Stored data:
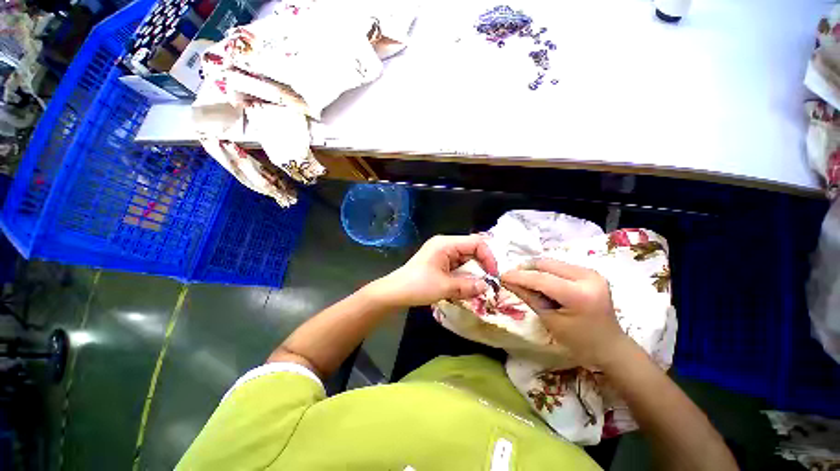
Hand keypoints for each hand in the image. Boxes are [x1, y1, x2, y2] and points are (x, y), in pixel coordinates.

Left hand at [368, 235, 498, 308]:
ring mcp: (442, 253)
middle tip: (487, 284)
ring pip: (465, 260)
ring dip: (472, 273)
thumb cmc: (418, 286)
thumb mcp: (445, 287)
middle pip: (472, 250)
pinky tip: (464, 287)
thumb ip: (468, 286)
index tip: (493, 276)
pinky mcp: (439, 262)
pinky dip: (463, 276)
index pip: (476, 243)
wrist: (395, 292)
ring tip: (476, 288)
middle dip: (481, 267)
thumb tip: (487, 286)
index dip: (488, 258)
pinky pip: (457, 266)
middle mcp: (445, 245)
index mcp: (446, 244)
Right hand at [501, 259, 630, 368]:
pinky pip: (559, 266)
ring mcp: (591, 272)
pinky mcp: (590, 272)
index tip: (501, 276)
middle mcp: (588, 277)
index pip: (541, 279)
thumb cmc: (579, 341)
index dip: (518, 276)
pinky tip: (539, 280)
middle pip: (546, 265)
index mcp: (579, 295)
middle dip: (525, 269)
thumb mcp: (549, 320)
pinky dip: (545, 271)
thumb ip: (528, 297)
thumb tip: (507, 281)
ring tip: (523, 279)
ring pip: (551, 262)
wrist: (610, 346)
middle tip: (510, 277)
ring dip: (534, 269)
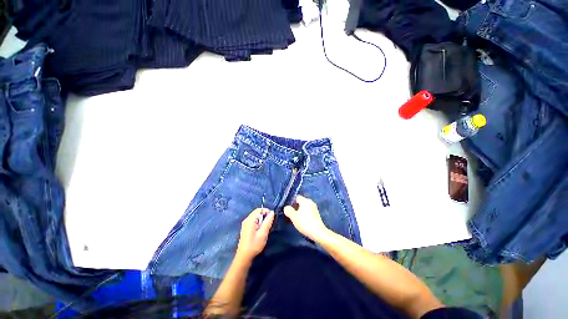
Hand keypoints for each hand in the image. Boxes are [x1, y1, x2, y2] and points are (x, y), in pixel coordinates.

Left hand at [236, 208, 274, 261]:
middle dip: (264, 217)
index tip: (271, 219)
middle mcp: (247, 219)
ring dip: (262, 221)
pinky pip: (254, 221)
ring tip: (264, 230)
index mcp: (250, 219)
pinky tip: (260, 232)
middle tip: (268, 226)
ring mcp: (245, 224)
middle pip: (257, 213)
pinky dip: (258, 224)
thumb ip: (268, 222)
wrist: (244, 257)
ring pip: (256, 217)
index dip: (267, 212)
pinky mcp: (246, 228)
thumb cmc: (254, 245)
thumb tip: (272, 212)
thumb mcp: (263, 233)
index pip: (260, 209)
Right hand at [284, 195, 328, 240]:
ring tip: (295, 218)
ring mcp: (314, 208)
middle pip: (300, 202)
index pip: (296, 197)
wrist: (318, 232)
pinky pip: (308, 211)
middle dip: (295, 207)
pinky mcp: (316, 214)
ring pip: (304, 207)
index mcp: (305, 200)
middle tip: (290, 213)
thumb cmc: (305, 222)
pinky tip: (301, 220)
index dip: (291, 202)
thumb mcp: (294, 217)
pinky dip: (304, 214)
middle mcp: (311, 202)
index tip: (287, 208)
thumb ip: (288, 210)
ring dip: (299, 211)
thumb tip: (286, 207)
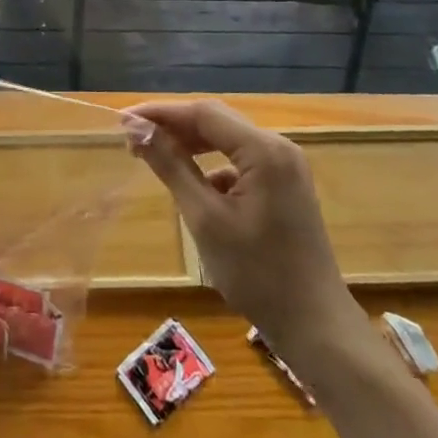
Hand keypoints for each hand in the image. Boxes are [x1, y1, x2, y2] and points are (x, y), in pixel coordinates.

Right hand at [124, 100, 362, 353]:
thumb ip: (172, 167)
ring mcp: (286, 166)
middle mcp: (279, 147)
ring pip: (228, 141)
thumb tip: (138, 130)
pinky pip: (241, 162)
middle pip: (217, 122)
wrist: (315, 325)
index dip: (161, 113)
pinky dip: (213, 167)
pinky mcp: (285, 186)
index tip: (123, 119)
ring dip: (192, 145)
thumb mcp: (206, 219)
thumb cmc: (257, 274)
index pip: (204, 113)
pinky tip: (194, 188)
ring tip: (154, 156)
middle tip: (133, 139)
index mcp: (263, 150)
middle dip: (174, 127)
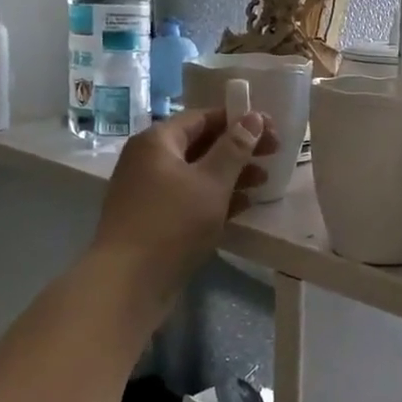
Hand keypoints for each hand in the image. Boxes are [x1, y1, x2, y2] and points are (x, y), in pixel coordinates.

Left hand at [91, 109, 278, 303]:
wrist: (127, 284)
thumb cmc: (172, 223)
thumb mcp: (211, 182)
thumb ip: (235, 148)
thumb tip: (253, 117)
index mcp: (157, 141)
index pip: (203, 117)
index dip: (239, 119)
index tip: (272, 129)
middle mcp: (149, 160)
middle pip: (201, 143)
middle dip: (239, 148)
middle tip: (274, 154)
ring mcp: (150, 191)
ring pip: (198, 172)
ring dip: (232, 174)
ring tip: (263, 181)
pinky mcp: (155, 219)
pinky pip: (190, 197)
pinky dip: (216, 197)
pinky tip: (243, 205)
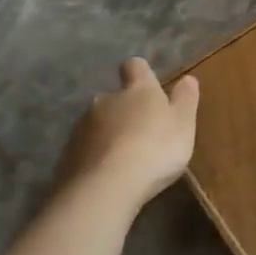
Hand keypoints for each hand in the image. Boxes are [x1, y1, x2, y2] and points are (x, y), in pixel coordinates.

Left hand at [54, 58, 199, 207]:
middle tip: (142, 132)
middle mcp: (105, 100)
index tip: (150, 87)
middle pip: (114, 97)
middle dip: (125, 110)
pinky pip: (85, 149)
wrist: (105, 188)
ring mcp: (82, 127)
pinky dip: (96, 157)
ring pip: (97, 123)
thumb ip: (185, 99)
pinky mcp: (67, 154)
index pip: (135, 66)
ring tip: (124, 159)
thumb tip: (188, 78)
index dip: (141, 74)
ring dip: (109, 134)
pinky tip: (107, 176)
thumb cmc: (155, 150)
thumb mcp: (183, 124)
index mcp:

Problem statement: The task calls for every record to be transcribed exactly, with no images included.

Answer box:
Hand keypoints for each hand in the image. Boxes are [x1, y1, x2, y2] and points are (x, y), in pixel coordinates.

Left hand at [368, 235, 498, 308]:
ring mcp: (442, 253)
middle tip: (487, 284)
ring pip: (465, 260)
ring dip: (472, 273)
thumb cmc: (418, 286)
thumb mcp: (445, 287)
middle pip: (472, 250)
pinky tip: (464, 287)
thumb ip: (468, 286)
index tip: (493, 276)
pinky mcp: (439, 262)
pinky dip: (463, 276)
index pip: (476, 243)
wrist: (395, 292)
ring tip: (476, 288)
middle dip: (481, 267)
thumb tip: (487, 286)
index dip: (488, 258)
pinky pip: (457, 266)
middle mcp: (445, 245)
index mcp: (446, 244)
Right hand at [501, 259, 630, 368]:
pinky pip: (559, 266)
ring mcp: (591, 272)
pinky mcp: (590, 272)
index tip: (501, 276)
middle mcp: (588, 277)
index pip: (541, 279)
thumb cmc: (579, 341)
index dip: (518, 276)
pinky tip: (539, 280)
middle pip: (546, 265)
index mcp: (579, 295)
middle dip: (525, 269)
thumb mcp: (549, 320)
pinky dip: (545, 271)
thumb ip: (528, 297)
thumb tip: (507, 281)
ring tip: (523, 279)
ring pip: (551, 262)
wrist: (610, 346)
middle tip: (510, 277)
ring dip: (534, 269)
Hand keypoints for each hand in the image. Boxes are [x1, y1, x2, y2] and points are (x, y), in pixel coordinates.

Left hand at [236, 208, 274, 261]:
middle dip: (264, 217)
index tip: (271, 219)
middle mcp: (247, 219)
ring dip: (262, 221)
pinky pip: (254, 221)
ring tip: (264, 230)
index mcp: (250, 219)
pinky tip: (260, 232)
middle tip: (268, 226)
ring mcp: (245, 224)
middle pip: (257, 213)
pinky dip: (258, 224)
thumb ip: (268, 222)
wrist: (244, 257)
ring pip: (256, 217)
index dip: (267, 212)
pinky mcp: (246, 228)
thumb cmc: (254, 245)
thumb tip: (272, 212)
thumb mcp: (263, 233)
index pip: (260, 209)
Right hand at [284, 195, 328, 240]:
ring tip: (295, 218)
ring mcp: (314, 208)
middle pip: (300, 202)
index pip: (296, 197)
wrist: (318, 232)
pinky pip: (308, 211)
middle dip: (295, 207)
pinky mcp: (316, 214)
ring pip: (304, 207)
index mcp: (305, 200)
middle tip: (290, 213)
thumb cmc: (305, 222)
pinky tip: (301, 220)
index dip: (291, 202)
thumb mcp: (294, 217)
pinky dip: (304, 214)
middle mcp: (311, 202)
index tip: (287, 208)
thumb ip: (288, 210)
ring dip: (299, 211)
thumb tip: (286, 207)
Hand keypoints for each hand in the image. Boxes are [x1, y1, x2, y2] and points are (x, y), in pixel coordinates.

Right hand at [124, 100, 362, 353]:
thumb ip: (172, 167)
ring mcp: (286, 166)
middle mcp: (279, 147)
ring pip: (228, 141)
thumb tip: (138, 130)
pinky pip: (241, 162)
middle pip: (217, 122)
wrist: (315, 325)
index dip: (161, 113)
pinky dip: (213, 167)
pinky mcp: (285, 186)
index tip: (123, 119)
ring dip: (192, 145)
thumb mcp: (206, 219)
thumb cmc: (257, 274)
index pip: (204, 113)
pinky tip: (194, 188)
ring tip: (154, 156)
middle tip: (133, 139)
index mcp: (263, 150)
middle dip: (174, 127)
Hand keypoints for each hand in the image. Boxes are [x1, y1, x2, y2] and points are (x, y), in pixel coordinates.

Left hand at [91, 109, 278, 303]:
wrist: (127, 284)
thumb cmc: (172, 223)
thumb mcp: (211, 182)
thumb ip: (235, 148)
thumb tip: (253, 117)
index mcp: (157, 141)
index pip: (203, 117)
index dip: (239, 119)
index tip: (272, 129)
middle mcp: (149, 160)
middle pip: (201, 143)
middle dip: (239, 148)
middle tip: (274, 154)
ring mcp: (150, 191)
ring pip: (198, 172)
ring dip: (232, 174)
ring tip: (263, 181)
pinky mcp: (155, 219)
pinky pip: (190, 197)
pinky dip: (216, 197)
pinky tip: (243, 205)
Hand keypoints for each hand in the image. Boxes are [x1, y1, x2, y2] and points are (x, y), in pixel coordinates.

Left hand at [54, 58, 199, 207]:
middle tip: (142, 132)
middle mcp: (105, 100)
index tip: (150, 87)
middle pip: (114, 97)
middle dip: (125, 110)
pinky pip: (85, 149)
wrist: (105, 188)
ring mcp: (82, 127)
pinky dip: (96, 157)
ring pip: (97, 123)
thumb ip: (185, 99)
pinky mcp: (67, 154)
index pip: (135, 66)
ring tip: (124, 159)
thumb tip: (188, 78)
index dip: (141, 74)
ring dip: (109, 134)
pinky tip: (107, 176)
thumb cmc: (155, 150)
thumb mcp: (183, 124)
index mcp:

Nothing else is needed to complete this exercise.